==== Input material

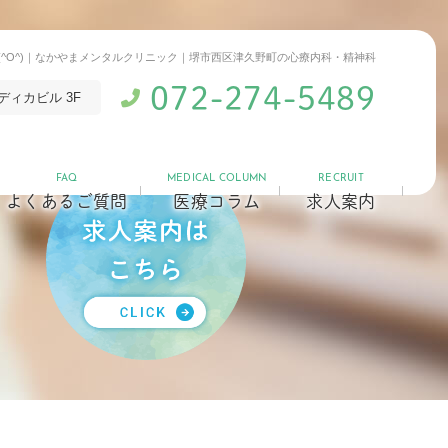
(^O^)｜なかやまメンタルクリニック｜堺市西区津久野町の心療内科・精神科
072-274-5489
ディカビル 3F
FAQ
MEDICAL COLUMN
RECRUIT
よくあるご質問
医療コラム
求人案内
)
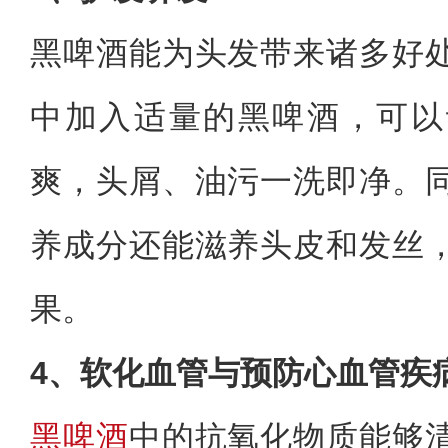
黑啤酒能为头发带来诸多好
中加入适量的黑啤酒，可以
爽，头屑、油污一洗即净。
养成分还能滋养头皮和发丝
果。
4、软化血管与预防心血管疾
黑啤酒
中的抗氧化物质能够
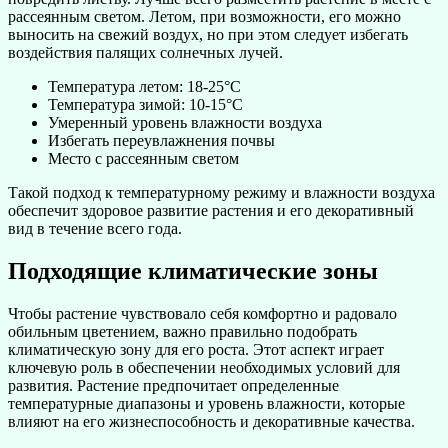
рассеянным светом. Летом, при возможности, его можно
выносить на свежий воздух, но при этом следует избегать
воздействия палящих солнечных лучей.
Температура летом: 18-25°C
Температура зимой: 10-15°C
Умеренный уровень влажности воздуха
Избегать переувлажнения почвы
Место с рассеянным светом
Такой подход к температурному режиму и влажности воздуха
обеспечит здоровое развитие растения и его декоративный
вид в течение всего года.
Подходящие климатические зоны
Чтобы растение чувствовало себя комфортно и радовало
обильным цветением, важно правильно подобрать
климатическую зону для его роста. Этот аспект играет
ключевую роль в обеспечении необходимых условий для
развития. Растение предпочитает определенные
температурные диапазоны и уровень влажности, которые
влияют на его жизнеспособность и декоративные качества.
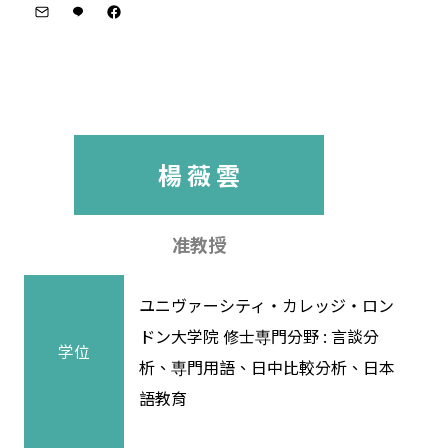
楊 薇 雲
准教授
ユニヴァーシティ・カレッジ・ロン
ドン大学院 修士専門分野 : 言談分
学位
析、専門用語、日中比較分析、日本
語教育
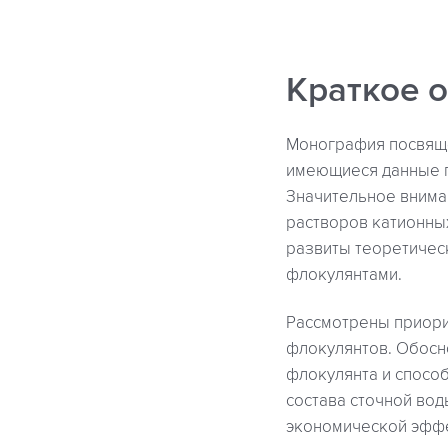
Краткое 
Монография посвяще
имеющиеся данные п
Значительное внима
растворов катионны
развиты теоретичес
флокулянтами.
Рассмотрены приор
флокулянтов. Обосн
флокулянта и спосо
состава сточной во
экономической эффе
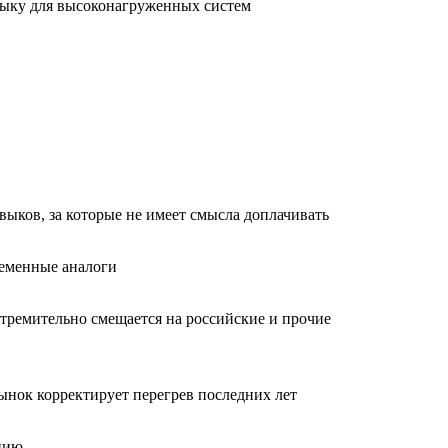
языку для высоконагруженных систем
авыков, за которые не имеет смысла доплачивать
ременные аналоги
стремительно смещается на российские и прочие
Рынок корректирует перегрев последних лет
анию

========
==== Input material

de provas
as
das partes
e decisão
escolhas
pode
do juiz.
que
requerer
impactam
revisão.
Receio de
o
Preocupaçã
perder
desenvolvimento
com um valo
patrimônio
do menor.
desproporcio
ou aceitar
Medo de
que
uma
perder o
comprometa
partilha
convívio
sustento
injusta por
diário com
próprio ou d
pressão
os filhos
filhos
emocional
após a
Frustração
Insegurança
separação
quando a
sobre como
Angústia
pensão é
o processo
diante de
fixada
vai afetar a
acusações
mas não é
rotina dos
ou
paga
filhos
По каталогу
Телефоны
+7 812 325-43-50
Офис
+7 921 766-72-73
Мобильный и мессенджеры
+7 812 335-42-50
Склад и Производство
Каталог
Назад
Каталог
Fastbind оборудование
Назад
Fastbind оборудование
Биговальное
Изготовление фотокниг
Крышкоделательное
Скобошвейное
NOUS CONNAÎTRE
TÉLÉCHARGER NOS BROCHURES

========

> **The task**: Return each line of the data that contains the word "воздуха". Case counts.

> **Answer to this exercise**:
Умеренный уровень влажности воздуха
Такой подход к температурному режиму и влажности воздуха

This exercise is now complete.